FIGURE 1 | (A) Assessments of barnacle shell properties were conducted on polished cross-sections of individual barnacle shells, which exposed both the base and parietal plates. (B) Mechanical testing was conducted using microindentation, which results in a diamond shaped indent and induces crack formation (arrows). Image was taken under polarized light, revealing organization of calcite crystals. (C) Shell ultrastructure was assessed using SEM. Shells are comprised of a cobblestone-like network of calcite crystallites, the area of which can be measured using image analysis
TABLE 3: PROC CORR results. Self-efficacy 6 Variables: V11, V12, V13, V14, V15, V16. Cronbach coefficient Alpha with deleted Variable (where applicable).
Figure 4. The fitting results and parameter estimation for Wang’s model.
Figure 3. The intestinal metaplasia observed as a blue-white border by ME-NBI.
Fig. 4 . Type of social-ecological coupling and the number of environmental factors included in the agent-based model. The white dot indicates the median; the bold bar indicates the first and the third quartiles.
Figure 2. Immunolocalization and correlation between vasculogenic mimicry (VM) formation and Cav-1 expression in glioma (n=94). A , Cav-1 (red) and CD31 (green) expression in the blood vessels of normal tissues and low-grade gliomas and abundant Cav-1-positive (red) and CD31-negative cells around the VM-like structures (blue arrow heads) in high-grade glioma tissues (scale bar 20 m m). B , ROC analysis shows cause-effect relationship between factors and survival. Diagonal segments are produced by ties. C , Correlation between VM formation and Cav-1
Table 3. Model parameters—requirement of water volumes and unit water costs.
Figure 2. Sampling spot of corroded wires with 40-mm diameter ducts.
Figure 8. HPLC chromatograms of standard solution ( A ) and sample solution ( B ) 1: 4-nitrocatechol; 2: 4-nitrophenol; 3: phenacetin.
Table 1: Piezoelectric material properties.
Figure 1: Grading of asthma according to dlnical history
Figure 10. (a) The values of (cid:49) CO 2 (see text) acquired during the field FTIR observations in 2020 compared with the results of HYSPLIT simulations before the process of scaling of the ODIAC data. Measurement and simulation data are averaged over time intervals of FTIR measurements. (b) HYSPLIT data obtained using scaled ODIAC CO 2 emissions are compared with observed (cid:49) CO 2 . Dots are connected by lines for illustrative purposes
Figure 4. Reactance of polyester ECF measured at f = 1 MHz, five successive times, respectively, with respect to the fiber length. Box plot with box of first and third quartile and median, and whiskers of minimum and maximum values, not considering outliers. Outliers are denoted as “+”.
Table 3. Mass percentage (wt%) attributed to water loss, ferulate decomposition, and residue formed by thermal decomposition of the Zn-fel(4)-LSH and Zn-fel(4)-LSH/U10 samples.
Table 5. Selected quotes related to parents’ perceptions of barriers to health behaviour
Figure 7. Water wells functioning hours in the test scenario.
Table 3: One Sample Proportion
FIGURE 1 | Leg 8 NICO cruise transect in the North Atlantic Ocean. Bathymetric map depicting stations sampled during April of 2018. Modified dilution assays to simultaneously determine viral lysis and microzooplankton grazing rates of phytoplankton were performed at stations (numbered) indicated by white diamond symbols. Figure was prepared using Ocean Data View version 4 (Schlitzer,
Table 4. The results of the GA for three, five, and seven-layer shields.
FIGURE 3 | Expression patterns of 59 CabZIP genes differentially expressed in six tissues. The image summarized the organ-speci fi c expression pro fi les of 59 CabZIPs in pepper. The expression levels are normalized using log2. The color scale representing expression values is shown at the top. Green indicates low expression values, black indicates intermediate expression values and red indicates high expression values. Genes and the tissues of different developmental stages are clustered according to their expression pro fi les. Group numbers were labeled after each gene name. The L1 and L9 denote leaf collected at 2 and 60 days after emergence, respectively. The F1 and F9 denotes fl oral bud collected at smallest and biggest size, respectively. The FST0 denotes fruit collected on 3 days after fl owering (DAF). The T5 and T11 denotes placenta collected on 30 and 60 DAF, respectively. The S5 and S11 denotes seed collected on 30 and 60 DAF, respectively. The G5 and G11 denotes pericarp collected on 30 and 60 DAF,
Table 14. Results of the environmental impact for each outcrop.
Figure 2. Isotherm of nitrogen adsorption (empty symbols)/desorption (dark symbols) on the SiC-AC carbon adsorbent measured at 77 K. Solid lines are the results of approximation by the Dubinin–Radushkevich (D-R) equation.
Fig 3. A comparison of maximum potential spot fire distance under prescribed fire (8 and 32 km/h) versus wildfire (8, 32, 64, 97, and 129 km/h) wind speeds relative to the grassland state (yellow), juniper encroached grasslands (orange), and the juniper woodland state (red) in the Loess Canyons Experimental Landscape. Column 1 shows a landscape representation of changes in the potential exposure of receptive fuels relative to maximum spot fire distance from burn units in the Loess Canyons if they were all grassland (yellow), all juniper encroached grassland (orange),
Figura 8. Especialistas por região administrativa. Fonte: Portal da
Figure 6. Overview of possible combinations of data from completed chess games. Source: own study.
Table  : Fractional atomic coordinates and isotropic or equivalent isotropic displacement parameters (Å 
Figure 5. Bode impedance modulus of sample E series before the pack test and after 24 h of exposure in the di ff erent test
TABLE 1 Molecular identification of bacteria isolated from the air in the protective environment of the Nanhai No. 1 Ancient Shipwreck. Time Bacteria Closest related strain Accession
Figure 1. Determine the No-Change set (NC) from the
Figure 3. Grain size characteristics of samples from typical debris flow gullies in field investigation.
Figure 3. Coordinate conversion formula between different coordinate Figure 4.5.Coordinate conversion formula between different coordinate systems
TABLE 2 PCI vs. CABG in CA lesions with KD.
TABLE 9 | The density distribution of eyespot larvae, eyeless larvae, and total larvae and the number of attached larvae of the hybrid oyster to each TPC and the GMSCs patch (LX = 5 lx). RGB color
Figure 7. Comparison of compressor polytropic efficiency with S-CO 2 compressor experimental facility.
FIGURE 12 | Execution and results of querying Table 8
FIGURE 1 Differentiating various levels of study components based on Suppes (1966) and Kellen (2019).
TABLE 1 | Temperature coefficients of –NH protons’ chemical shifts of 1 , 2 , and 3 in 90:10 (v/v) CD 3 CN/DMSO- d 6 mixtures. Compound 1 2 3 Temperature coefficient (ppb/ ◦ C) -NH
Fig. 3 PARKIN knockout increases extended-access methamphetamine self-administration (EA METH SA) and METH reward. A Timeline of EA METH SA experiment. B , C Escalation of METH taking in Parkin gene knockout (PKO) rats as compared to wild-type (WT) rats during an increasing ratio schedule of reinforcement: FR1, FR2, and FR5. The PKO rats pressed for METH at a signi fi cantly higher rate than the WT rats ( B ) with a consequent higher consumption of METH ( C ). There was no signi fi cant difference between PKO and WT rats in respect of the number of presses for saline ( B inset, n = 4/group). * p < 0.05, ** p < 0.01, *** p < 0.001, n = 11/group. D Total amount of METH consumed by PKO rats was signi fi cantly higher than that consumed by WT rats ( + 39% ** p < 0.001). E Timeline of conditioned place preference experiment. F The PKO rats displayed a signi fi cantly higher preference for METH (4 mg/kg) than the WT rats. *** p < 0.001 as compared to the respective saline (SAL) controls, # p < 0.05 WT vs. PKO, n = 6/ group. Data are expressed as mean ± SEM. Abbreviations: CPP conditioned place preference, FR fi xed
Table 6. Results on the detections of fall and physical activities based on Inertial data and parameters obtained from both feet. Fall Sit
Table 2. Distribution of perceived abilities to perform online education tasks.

→ ASSIGNED TASK: Repeat all the material above, matching every character.

→ SOLUTION TO THIS TASK:
FIGURE 1 | (A) Assessments of barnacle shell properties were conducted on polished cross-sections of individual barnacle shells, which exposed both the base and parietal plates. (B) Mechanical testing was conducted using microindentation, which results in a diamond shaped indent and induces crack formation (arrows). Image was taken under polarized light, revealing organization of calcite crystals. (C) Shell ultrastructure was assessed using SEM. Shells are comprised of a cobblestone-like network of calcite crystallites, the area of which can be measured using image analysis
TABLE 3: PROC CORR results. Self-efficacy 6 Variables: V11, V12, V13, V14, V15, V16. Cronbach coefficient Alpha with deleted Variable (where applicable).
Figure 4. The fitting results and parameter estimation for Wang’s model.
Figure 3. The intestinal metaplasia observed as a blue-white border by ME-NBI.
Fig. 4 . Type of social-ecological coupling and the number of environmental factors included in the agent-based model. The white dot indicates the median; the bold bar indicates the first and the third quartiles.
Figure 2. Immunolocalization and correlation between vasculogenic mimicry (VM) formation and Cav-1 expression in glioma (n=94). A , Cav-1 (red) and CD31 (green) expression in the blood vessels of normal tissues and low-grade gliomas and abundant Cav-1-positive (red) and CD31-negative cells around the VM-like structures (blue arrow heads) in high-grade glioma tissues (scale bar 20 m m). B , ROC analysis shows cause-effect relationship between factors and survival. Diagonal segments are produced by ties. C , Correlation between VM formation and Cav-1
Table 3. Model parameters—requirement of water volumes and unit water costs.
Figure 2. Sampling spot of corroded wires with 40-mm diameter ducts.
Figure 8. HPLC chromatograms of standard solution ( A ) and sample solution ( B ) 1: 4-nitrocatechol; 2: 4-nitrophenol; 3: phenacetin.
Table 1: Piezoelectric material properties.
Figure 1: Grading of asthma according to dlnical history
Figure 10. (a) The values of (cid:49) CO 2 (see text) acquired during the field FTIR observations in 2020 compared with the results of HYSPLIT simulations before the process of scaling of the ODIAC data. Measurement and simulation data are averaged over time intervals of FTIR measurements. (b) HYSPLIT data obtained using scaled ODIAC CO 2 emissions are compared with observed (cid:49) CO 2 . Dots are connected by lines for illustrative purposes
Figure 4. Reactance of polyester ECF measured at f = 1 MHz, five successive times, respectively, with respect to the fiber length. Box plot with box of first and third quartile and median, and whiskers of minimum and maximum values, not considering outliers. Outliers are denoted as “+”.
Table 3. Mass percentage (wt%) attributed to water loss, ferulate decomposition, and residue formed by thermal decomposition of the Zn-fel(4)-LSH and Zn-fel(4)-LSH/U10 samples.
Table 5. Selected quotes related to parents’ perceptions of barriers to health behaviour
Figure 7. Water wells functioning hours in the test scenario.
Table 3: One Sample Proportion
FIGURE 1 | Leg 8 NICO cruise transect in the North Atlantic Ocean. Bathymetric map depicting stations sampled during April of 2018. Modified dilution assays to simultaneously determine viral lysis and microzooplankton grazing rates of phytoplankton were performed at stations (numbered) indicated by white diamond symbols. Figure was prepared using Ocean Data View version 4 (Schlitzer,
Table 4. The results of the GA for three, five, and seven-layer shields.
FIGURE 3 | Expression patterns of 59 CabZIP genes differentially expressed in six tissues. The image summarized the organ-speci fi c expression pro fi les of 59 CabZIPs in pepper. The expression levels are normalized using log2. The color scale representing expression values is shown at the top. Green indicates low expression values, black indicates intermediate expression values and red indicates high expression values. Genes and the tissues of different developmental stages are clustered according to their expression pro fi les. Group numbers were labeled after each gene name. The L1 and L9 denote leaf collected at 2 and 60 days after emergence, respectively. The F1 and F9 denotes fl oral bud collected at smallest and biggest size, respectively. The FST0 denotes fruit collected on 3 days after fl owering (DAF). The T5 and T11 denotes placenta collected on 30 and 60 DAF, respectively. The S5 and S11 denotes seed collected on 30 and 60 DAF, respectively. The G5 and G11 denotes pericarp collected on 30 and 60 DAF,
Table 14. Results of the environmental impact for each outcrop.
Figure 2. Isotherm of nitrogen adsorption (empty symbols)/desorption (dark symbols) on the SiC-AC carbon adsorbent measured at 77 K. Solid lines are the results of approximation by the Dubinin–Radushkevich (D-R) equation.
Fig 3. A comparison of maximum potential spot fire distance under prescribed fire (8 and 32 km/h) versus wildfire (8, 32, 64, 97, and 129 km/h) wind speeds relative to the grassland state (yellow), juniper encroached grasslands (orange), and the juniper woodland state (red) in the Loess Canyons Experimental Landscape. Column 1 shows a landscape representation of changes in the potential exposure of receptive fuels relative to maximum spot fire distance from burn units in the Loess Canyons if they were all grassland (yellow), all juniper encroached grassland (orange),
Figura 8. Especialistas por região administrativa. Fonte: Portal da
Figure 6. Overview of possible combinations of data from completed chess games. Source: own study.
Table  : Fractional atomic coordinates and isotropic or equivalent isotropic displacement parameters (Å 
Figure 5. Bode impedance modulus of sample E series before the pack test and after 24 h of exposure in the di ff erent test
TABLE 1 Molecular identification of bacteria isolated from the air in the protective environment of the Nanhai No. 1 Ancient Shipwreck. Time Bacteria Closest related strain Accession
Figure 1. Determine the No-Change set (NC) from the
Figure 3. Grain size characteristics of samples from typical debris flow gullies in field investigation.
Figure 3. Coordinate conversion formula between different coordinate Figure 4.5.Coordinate conversion formula between different coordinate systems
TABLE 2 PCI vs. CABG in CA lesions with KD.
TABLE 9 | The density distribution of eyespot larvae, eyeless larvae, and total larvae and the number of attached larvae of the hybrid oyster to each TPC and the GMSCs patch (LX = 5 lx). RGB color
Figure 7. Comparison of compressor polytropic efficiency with S-CO 2 compressor experimental facility.
FIGURE 12 | Execution and results of querying Table 8
FIGURE 1 Differentiating various levels of study components based on Suppes (1966) and Kellen (2019).
TABLE 1 | Temperature coefficients of –NH protons’ chemical shifts of 1 , 2 , and 3 in 90:10 (v/v) CD 3 CN/DMSO- d 6 mixtures. Compound 1 2 3 Temperature coefficient (ppb/ ◦ C) -NH
Fig. 3 PARKIN knockout increases extended-access methamphetamine self-administration (EA METH SA) and METH reward. A Timeline of EA METH SA experiment. B , C Escalation of METH taking in Parkin gene knockout (PKO) rats as compared to wild-type (WT) rats during an increasing ratio schedule of reinforcement: FR1, FR2, and FR5. The PKO rats pressed for METH at a signi fi cantly higher rate than the WT rats ( B ) with a consequent higher consumption of METH ( C ). There was no signi fi cant difference between PKO and WT rats in respect of the number of presses for saline ( B inset, n = 4/group). * p < 0.05, ** p < 0.01, *** p < 0.001, n = 11/group. D Total amount of METH consumed by PKO rats was signi fi cantly higher than that consumed by WT rats ( + 39% ** p < 0.001). E Timeline of conditioned place preference experiment. F The PKO rats displayed a signi fi cantly higher preference for METH (4 mg/kg) than the WT rats. *** p < 0.001 as compared to the respective saline (SAL) controls, # p < 0.05 WT vs. PKO, n = 6/ group. Data are expressed as mean ± SEM. Abbreviations: CPP conditioned place preference, FR fi xed
Table 6. Results on the detections of fall and physical activities based on Inertial data and parameters obtained from both feet. Fall Sit
Table 2. Distribution of perceived abilities to perform online education tasks.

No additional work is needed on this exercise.